** Page text follows **

I don't really look at it in those terms. I've been doing this since the early '80s, and that's, you know, it's over 35 years now. So by virtue of the fact that I'm still alive and I've had different careers all rolled into this path that I've taken in my life in cinema, it makes sense to me that there would be, in that length of time, some sort of reviewing.
How do you feel about the Aero's selections [Birdy, Raising Arizona, Adaptation, Bad Lieutenant: Port of Call New Orleans and the upcoming Joe]?
I like all those movies, and I think it's great to have a chance to play them again in the format they were meant to be seen in, which is a movie theater. I also think it's exciting to be able to speak with Werner Herzog and certainly with David Gordon Green. I like being able to volley ideas with people that inspire me creatively and give them a chance, also, to share their points of view about making those movies and the process.
I wanted them to, certainly with Bad Lieutenant, show that that's some of my more recent work so that people can remember that there are movies that I make that are of a more independent spirit, and there are also movies that I make that are more in line with genre or adventure or horror or science fiction. But I think it was important to show that, along with Joe, there was another movie that I made in recent years that evokes an independent spirit as well.
When I first saw Bad Lieutenant, I kept thinking how strange it was that you two had never worked together before. There's something about your sensibilities that seems very complementary to me.
That's a good point, and it's interesting that you mention that, because I actually met Werner when I might have been seven or eight years old. I remember he was at a party I was at a little bit north of San Francisco in a place called Mill Valley, and I remember him then. I could tell he'd taken an interest in me; he was showing me his skull tattoo with a top hat and we were in the back of a car driving somewhere with my cousins. I just thought he was a very cool guy.

** End of Page text **
** Record excerpts follows **

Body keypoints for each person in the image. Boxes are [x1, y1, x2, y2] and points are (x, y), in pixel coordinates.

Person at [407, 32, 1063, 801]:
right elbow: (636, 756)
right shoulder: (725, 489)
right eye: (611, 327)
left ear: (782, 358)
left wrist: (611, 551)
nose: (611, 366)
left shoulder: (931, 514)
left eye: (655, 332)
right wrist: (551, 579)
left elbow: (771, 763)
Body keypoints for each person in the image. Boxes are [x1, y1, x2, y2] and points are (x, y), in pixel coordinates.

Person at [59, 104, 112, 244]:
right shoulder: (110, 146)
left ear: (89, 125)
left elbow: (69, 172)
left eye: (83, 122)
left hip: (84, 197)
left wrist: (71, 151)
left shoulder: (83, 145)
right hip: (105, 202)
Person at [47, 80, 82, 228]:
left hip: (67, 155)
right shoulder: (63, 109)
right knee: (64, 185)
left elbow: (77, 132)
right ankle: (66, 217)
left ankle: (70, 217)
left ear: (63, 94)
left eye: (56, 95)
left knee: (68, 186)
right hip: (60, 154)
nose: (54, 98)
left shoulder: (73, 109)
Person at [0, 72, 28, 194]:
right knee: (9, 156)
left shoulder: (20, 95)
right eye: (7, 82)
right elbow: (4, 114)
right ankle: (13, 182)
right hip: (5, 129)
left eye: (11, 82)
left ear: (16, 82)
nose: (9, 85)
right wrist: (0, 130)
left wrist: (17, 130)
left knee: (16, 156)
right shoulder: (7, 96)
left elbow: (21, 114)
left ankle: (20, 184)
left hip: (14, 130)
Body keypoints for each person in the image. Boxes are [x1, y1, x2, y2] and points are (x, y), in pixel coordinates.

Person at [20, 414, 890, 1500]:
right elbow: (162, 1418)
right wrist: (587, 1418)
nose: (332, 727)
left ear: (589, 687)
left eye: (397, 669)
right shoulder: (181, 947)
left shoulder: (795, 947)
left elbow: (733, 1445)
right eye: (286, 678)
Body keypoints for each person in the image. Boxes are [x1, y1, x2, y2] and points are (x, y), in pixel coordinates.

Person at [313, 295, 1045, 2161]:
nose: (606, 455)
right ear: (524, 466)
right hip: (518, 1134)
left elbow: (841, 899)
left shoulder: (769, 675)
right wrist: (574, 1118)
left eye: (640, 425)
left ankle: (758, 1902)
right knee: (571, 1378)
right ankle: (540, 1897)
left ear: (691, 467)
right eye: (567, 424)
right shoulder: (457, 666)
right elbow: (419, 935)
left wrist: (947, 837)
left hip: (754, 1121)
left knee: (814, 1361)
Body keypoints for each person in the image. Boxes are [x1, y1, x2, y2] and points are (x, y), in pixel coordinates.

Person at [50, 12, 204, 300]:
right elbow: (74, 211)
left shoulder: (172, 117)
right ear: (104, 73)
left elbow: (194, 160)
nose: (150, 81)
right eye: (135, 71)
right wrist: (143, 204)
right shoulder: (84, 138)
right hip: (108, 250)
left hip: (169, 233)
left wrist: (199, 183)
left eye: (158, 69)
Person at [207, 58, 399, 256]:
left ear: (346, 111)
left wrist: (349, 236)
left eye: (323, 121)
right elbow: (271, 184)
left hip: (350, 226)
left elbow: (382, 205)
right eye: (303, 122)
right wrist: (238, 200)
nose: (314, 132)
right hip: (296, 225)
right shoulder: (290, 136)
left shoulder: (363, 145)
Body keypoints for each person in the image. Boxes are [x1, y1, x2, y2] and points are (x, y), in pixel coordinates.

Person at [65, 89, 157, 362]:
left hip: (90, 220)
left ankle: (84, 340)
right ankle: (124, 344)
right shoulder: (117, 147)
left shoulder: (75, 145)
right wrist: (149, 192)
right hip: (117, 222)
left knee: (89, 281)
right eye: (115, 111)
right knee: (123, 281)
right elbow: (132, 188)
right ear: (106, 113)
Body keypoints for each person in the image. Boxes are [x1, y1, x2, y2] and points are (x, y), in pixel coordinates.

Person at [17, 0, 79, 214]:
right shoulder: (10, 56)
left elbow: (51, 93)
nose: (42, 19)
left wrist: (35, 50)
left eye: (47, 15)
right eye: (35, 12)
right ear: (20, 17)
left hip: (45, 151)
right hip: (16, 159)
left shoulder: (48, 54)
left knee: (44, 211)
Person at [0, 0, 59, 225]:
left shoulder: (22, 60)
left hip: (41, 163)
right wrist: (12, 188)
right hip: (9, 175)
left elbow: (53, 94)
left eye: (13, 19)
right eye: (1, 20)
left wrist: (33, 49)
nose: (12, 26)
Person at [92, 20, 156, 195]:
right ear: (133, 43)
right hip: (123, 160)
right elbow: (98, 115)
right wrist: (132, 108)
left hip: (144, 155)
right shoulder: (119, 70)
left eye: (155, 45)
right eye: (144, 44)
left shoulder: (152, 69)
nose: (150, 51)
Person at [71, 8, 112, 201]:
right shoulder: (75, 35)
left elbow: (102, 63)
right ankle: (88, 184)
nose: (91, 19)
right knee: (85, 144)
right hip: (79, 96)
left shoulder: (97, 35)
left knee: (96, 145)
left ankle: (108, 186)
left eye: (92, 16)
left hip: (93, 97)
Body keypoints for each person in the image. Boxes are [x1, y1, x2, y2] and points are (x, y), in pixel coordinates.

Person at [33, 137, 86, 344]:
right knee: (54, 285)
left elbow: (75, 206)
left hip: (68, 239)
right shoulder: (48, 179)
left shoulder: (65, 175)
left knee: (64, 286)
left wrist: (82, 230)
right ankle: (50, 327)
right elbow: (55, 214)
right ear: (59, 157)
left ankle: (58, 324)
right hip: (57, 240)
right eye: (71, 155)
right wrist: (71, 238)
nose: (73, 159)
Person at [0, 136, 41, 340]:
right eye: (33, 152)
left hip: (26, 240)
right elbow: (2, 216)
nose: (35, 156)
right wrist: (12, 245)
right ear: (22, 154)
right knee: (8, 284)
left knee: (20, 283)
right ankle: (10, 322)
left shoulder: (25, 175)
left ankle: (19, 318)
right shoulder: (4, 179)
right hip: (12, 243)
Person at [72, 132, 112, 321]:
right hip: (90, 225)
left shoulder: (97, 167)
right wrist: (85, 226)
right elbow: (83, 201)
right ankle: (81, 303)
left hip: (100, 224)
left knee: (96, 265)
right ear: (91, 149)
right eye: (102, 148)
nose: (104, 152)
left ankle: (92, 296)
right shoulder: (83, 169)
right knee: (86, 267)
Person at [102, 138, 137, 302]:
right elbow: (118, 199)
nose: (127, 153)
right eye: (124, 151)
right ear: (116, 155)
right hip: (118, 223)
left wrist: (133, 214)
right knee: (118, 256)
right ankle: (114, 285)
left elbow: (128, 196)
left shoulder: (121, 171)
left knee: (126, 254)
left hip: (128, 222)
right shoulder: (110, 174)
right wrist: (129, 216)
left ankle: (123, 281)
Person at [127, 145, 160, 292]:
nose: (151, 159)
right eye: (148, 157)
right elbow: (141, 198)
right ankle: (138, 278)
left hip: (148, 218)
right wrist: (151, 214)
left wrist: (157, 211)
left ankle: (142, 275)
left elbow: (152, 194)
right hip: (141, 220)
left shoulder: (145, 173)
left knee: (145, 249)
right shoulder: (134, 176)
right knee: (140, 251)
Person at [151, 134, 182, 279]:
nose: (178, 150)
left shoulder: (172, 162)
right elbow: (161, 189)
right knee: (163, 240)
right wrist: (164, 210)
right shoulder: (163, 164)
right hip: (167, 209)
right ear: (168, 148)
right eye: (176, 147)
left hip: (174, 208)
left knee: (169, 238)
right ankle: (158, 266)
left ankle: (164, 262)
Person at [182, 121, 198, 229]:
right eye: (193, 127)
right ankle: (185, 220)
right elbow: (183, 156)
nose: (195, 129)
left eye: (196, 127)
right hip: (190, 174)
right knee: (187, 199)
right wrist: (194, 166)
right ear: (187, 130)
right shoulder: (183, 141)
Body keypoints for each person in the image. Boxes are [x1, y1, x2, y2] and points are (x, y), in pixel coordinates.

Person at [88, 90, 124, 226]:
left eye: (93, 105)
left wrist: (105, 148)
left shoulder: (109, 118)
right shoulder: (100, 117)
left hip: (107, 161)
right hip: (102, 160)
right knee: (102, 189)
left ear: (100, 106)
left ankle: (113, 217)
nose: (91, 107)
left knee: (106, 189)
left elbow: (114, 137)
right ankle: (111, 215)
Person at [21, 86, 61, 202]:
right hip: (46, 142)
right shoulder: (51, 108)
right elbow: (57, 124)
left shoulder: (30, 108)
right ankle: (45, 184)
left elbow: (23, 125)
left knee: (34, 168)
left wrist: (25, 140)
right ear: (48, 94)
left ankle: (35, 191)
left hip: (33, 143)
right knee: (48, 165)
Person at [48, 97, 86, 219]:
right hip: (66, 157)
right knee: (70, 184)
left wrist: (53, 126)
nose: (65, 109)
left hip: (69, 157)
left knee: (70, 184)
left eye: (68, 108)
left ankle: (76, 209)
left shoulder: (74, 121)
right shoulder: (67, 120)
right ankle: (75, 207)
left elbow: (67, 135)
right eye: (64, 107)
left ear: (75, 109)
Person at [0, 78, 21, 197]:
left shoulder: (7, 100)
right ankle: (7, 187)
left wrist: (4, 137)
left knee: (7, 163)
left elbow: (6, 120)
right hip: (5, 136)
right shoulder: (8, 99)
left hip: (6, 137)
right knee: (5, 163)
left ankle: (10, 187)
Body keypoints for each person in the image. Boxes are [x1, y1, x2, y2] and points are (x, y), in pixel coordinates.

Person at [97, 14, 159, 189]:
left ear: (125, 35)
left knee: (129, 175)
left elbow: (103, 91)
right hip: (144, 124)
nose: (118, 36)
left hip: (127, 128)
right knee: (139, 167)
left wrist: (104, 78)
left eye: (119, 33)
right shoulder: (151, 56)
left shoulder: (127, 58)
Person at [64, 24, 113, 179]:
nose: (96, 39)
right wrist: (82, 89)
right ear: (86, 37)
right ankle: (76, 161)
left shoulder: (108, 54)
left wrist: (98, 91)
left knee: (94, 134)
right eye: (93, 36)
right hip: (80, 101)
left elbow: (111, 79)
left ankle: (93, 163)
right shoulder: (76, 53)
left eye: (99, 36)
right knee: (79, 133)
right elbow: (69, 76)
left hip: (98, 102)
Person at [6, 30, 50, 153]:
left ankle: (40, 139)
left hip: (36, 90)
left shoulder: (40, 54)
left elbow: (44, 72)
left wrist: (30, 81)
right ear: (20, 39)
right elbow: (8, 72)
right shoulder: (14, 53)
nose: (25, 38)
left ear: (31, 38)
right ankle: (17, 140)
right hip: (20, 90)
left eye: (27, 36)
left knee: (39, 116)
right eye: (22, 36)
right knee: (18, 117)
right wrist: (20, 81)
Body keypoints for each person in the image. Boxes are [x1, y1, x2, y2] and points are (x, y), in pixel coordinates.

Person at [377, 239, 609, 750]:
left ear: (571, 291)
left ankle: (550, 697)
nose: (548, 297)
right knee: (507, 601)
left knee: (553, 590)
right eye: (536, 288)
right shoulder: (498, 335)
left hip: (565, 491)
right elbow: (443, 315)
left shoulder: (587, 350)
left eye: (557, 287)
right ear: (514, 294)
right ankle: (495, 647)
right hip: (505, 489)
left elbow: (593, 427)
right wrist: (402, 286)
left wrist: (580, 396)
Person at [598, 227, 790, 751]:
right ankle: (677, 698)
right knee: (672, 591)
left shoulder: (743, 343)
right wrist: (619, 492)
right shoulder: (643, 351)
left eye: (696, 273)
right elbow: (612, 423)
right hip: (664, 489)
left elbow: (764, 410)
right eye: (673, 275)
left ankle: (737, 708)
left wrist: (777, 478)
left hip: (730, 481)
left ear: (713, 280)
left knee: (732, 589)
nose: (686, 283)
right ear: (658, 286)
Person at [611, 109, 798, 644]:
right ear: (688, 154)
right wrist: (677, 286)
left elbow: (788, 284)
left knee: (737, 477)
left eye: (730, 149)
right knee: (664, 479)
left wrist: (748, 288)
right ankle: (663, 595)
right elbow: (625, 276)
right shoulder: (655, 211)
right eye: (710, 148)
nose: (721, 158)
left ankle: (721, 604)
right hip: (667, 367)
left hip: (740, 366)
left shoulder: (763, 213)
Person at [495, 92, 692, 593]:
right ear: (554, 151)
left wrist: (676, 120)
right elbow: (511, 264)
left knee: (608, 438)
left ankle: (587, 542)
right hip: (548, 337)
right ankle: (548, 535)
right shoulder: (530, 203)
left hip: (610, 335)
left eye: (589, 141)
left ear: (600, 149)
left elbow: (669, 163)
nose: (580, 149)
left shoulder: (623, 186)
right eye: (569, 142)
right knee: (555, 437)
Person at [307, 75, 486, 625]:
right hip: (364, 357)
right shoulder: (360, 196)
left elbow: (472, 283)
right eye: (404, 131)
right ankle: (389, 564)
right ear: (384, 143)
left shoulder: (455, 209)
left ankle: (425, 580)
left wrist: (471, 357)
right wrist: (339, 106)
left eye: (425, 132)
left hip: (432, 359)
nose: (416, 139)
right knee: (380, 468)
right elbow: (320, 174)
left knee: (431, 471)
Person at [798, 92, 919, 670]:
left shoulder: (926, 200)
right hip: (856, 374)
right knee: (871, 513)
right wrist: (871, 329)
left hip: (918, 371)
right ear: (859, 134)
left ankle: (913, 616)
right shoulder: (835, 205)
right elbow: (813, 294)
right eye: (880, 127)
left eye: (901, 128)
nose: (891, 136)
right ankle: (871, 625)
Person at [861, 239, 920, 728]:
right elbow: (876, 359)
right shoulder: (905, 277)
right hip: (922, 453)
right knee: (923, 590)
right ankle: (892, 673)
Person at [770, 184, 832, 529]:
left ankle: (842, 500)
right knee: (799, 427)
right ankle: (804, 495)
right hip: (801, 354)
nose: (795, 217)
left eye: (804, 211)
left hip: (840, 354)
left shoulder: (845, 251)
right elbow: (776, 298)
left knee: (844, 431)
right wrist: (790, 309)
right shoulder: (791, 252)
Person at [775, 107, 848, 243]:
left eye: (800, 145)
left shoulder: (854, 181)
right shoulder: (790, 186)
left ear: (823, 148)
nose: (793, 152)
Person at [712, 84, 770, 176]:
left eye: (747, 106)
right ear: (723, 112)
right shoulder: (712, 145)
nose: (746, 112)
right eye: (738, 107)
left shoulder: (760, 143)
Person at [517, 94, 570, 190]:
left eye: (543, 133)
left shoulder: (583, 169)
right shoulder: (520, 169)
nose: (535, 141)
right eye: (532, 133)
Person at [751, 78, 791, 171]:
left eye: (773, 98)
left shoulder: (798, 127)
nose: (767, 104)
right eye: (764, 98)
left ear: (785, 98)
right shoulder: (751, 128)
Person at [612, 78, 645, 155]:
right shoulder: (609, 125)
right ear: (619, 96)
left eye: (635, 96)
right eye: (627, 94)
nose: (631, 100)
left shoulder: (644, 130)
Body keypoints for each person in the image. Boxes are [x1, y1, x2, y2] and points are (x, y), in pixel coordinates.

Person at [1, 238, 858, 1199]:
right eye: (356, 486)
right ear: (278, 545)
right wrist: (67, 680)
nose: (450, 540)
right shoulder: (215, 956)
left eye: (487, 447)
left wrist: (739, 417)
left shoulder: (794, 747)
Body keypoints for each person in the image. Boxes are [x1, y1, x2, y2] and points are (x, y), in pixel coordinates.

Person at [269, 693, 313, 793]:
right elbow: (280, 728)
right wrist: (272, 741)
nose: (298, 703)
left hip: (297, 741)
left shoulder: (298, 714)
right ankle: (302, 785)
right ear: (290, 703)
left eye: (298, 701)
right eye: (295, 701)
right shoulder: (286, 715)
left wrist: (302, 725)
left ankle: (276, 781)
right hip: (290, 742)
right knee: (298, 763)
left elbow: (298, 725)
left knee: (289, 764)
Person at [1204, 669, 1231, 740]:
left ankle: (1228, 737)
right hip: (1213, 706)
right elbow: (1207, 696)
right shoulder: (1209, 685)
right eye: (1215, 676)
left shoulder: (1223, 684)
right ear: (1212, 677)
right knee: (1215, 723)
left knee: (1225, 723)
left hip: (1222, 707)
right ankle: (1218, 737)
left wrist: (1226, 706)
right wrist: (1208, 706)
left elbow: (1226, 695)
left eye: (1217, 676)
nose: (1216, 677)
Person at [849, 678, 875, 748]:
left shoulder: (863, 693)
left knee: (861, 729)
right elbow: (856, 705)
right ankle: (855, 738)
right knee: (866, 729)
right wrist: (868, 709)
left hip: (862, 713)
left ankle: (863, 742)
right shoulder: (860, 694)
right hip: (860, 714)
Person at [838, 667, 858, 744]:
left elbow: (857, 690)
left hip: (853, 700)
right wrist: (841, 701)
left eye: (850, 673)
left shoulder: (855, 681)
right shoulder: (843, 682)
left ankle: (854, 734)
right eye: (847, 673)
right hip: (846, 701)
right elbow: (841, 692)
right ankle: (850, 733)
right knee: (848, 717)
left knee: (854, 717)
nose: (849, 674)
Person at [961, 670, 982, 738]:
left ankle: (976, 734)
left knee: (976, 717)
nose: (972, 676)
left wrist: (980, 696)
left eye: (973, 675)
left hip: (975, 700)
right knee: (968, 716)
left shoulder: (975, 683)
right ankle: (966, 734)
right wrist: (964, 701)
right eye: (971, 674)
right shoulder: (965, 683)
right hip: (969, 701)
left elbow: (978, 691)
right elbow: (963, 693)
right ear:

** End of Record excerpts **

Continue the interview about the Aero film series from where it stops.

■ **Written response**
And then, many years later - this is after I'd done Leaving Las Vegas - he actually offered me a movie to play Cortés. At the time, I didn't do it - I probably should have done it. This is about '95, '96, and I kind of felt bad that I didn't do it because I knew that some way we would work well together. So it wasn't until much later that I had another chance at this, and that, of course, was Bad Lieutenant.
Was it a similar experience with David Gordon Green [director of Joe]?
I was very excited about working with David too, because I had seen Undertow, which I enjoyed quite a bit. I loved the performances in that: Josh Lucas, I thought, was remarkable in that. Also Snow Angels has a very powerful performance by Sam Rockwell. I could tell David was someone who could really get a performance. I also knew, looking at his movies, that he had an original style and a voice. He wrote me a great letter and he explained why he wanted to work with me. I think he was really looking for a movie and a film performer that could embody, you know, some elements of humor, but also do something that's more rugged in some places. And so he was thinking about that with me.
I read the book twice and I felt an immediate connection with the part. It was something that was more subconscious, something that's hard to explain - it's kind of an implicit understanding of when you just know that the dialogue's gonna come out in a way that doesn't need to be forced. It just feels very instinctual and something that I could recruit any personal experiences I may have had over the last few years prior to Joe and put it into the work. It's kind of like not having to be able to act.
I have been exploring different styles of performance - I've explored more operatic styles, larger-than-life styles, what I call Western kabuki - but at this point I kind of wanted to get into just feeling something without thinking too much about the shape of it.
Nicolas Cage and Tye Sheridan in Joe
One of the things that fascinated me was its observations of not only the characters but the place - it almost felt like a documentary in certain scenes.
That's really down to David. I mean, he loves where he lives. He has a genuine passion for Austin, Texas; he has a genuine passion for the people of Austin, Texas - so much so that he went ahead and cast non-actors and really surrounded me with, professional people, but people that he found on the street. For example, Gary Poulter. He was a street performer. He had a bit of a problem with alcohol, but when you look at him in the movie, you know, you don't see any acting. You just see someone being.
You mentioned these different approaches that you take to acting, and I've read that you have your own: "Nouveau Shamanic." Can you elaborate on that?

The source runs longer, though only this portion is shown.